Another aspect of the reform is introducing tablets to high school students. As part of the Education Ministry’s goal to encourage learning in the 21st century, it will distribute 1.5 million tablets to students and teachers for free, which they can keep. Although this move has been welcomed by some educators and families, it is not without controversy.
“It is absolutely important for students to learn to use information communication technologies such as computers, tablets and mobile technology in this day and age,” said Fawzi. “However, I would recommend for the tablets to stay at school with the teachers so that they aren't stolen, lost or damaged. If the students have homework, they can stay after school and complete their assignments on the tablets or use their own devices at home if they have them.”
It seems, however, that giving away the tablets was decided in order to support the national high school exams going digital. The electronic exams will consist of multiple-choice questions and will be based on a cumulative grading system of three high school years instead of a single standardized test. In August 2017, Egypt Independent reported that according to Shawki, this "new system aims to reduce the importance of rote memorization."
“I’m happy with these high school reforms and know that using electronic devices for learning is important today,” said a mother of three boys who attend state schools. “I’m just concerned that my boys will be playing games instead of doing their homework. However, at home I will ensure that they will use their devices for schoolwork only.”

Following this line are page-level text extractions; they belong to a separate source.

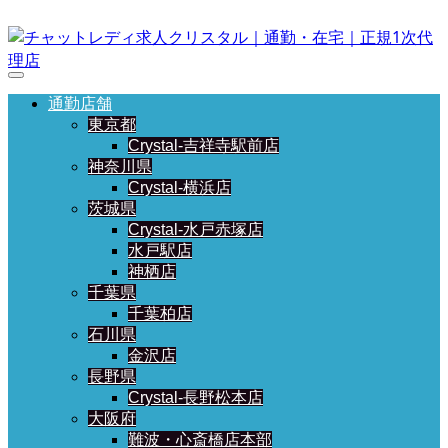
通勤店舗
東京都
Crystal-吉祥寺駅前店
神奈川県
Crystal-横浜店
茨城県
Crystal-水戸赤塚店
水戸駅店
神栖店
千葉県
千葉柏店
石川県
金沢店
長野県
Crystal-長野松本店
大阪府
難波・心斎橋店本部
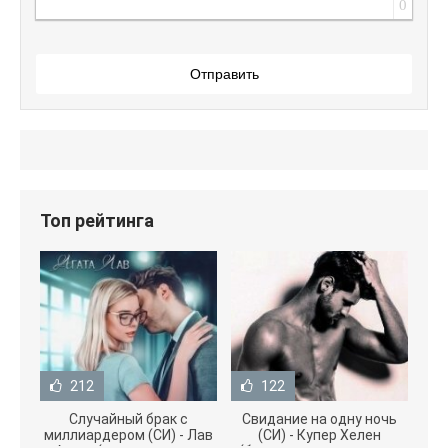
0
Отправить
Топ рейтинга
212
122
Случайный брак с
Свидание на одну ночь
миллиардером (СИ) - Лав
(СИ) - Купер Хелен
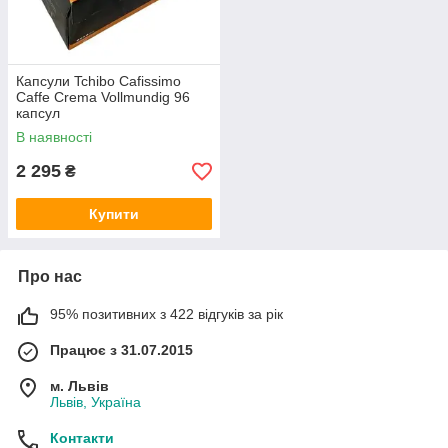
Капсули Tchibo Cafissimo
Caffe Crema Vollmundig 96
капсул
В наявності
2 295
₴
Купити
Про нас
95% позитивних з 422 відгуків за рік
Працює з 31.07.2015
м. Львів
Львів, Україна
Контакти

“More important than having a tablet is the information provided,” said Sedky. “If a tablet mirrors the archaic information in textbooks, then we haven’t changed much. But if a tablet opens up the learning experience, allows the students’ minds to expand and explore untrodden places, and takes them to another level, then it’s worth it.”
Alongside these technological developments, the high school curriculum is also expected to receive a face-lift. However, according to Reda Hegazy, head of the general education sector at the Ministry of Education, this will be implemented later, as textbooks for next year have already been printed.
While these reforms are the latest to be introduced by the Ministry of Education, they are not the first. There have been several attempts in the last few years to improve education in the country, but they have been met with limited success. These reforms, however, seem to be far more comprehensive and elaborate than previous ones. Will they succeed? Time will tell, but Egyptians are hoping that they will bring about real change to better the lives and increase the contributions of the next generation.
“I have hope that the education system in Egypt will change for the better, and hence give us better human beings across the board,” said Sedky.